- **Work instruction**: Among the lines below, how many have the word "Sten"? The reply is that number alone.

-- Supplied data follows --

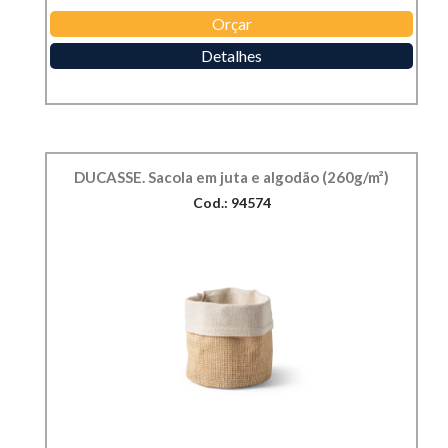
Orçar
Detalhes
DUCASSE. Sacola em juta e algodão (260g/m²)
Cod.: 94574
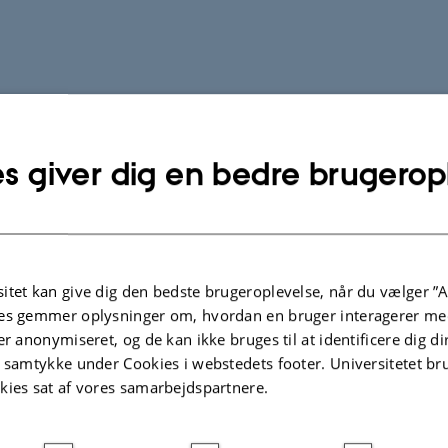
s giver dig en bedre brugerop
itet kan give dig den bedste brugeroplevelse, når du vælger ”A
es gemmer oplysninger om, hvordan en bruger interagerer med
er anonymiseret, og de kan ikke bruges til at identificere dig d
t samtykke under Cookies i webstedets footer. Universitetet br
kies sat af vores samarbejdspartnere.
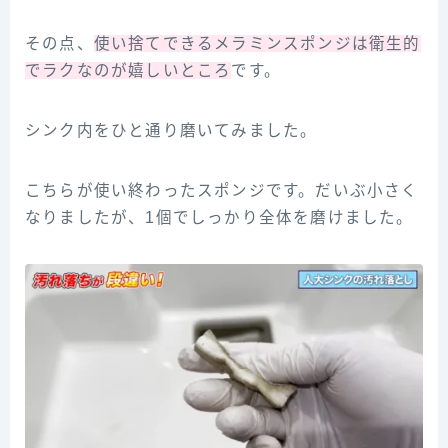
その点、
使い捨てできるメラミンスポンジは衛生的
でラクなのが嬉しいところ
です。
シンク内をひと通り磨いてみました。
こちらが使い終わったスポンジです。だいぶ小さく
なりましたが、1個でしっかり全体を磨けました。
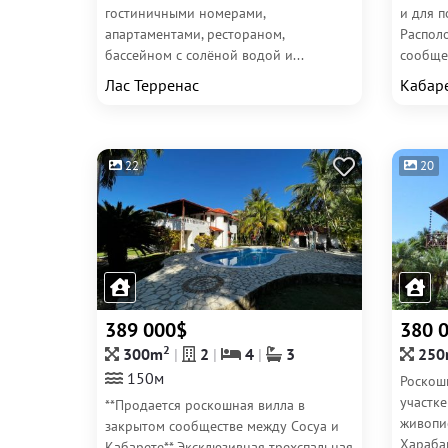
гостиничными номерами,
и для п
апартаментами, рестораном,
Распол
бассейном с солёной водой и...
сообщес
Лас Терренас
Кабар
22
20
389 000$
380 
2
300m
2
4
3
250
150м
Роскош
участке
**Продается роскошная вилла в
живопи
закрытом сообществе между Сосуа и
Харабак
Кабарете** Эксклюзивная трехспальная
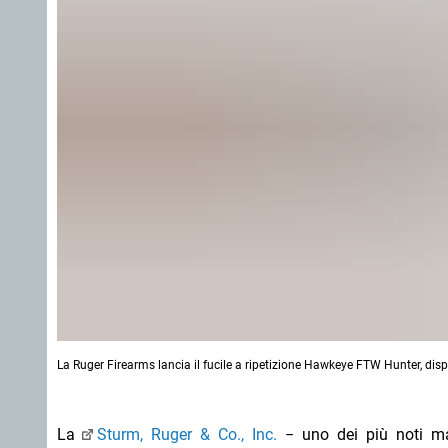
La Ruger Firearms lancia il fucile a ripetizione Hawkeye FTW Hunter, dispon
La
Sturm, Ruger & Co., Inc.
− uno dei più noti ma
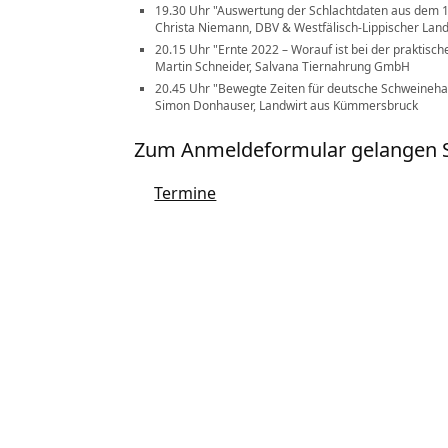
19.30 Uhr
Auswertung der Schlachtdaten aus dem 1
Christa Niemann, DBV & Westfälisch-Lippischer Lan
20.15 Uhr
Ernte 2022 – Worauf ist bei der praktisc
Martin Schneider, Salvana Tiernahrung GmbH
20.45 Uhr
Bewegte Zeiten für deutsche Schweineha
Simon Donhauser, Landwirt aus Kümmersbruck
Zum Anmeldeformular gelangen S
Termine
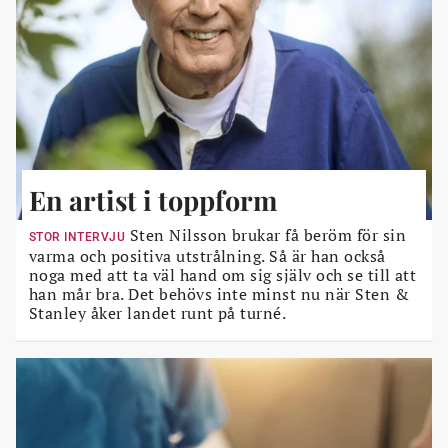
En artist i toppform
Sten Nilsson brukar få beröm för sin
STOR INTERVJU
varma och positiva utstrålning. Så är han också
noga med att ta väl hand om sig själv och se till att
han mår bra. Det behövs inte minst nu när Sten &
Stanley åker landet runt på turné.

-- Supplied data concluded --

- **Your solution**: 2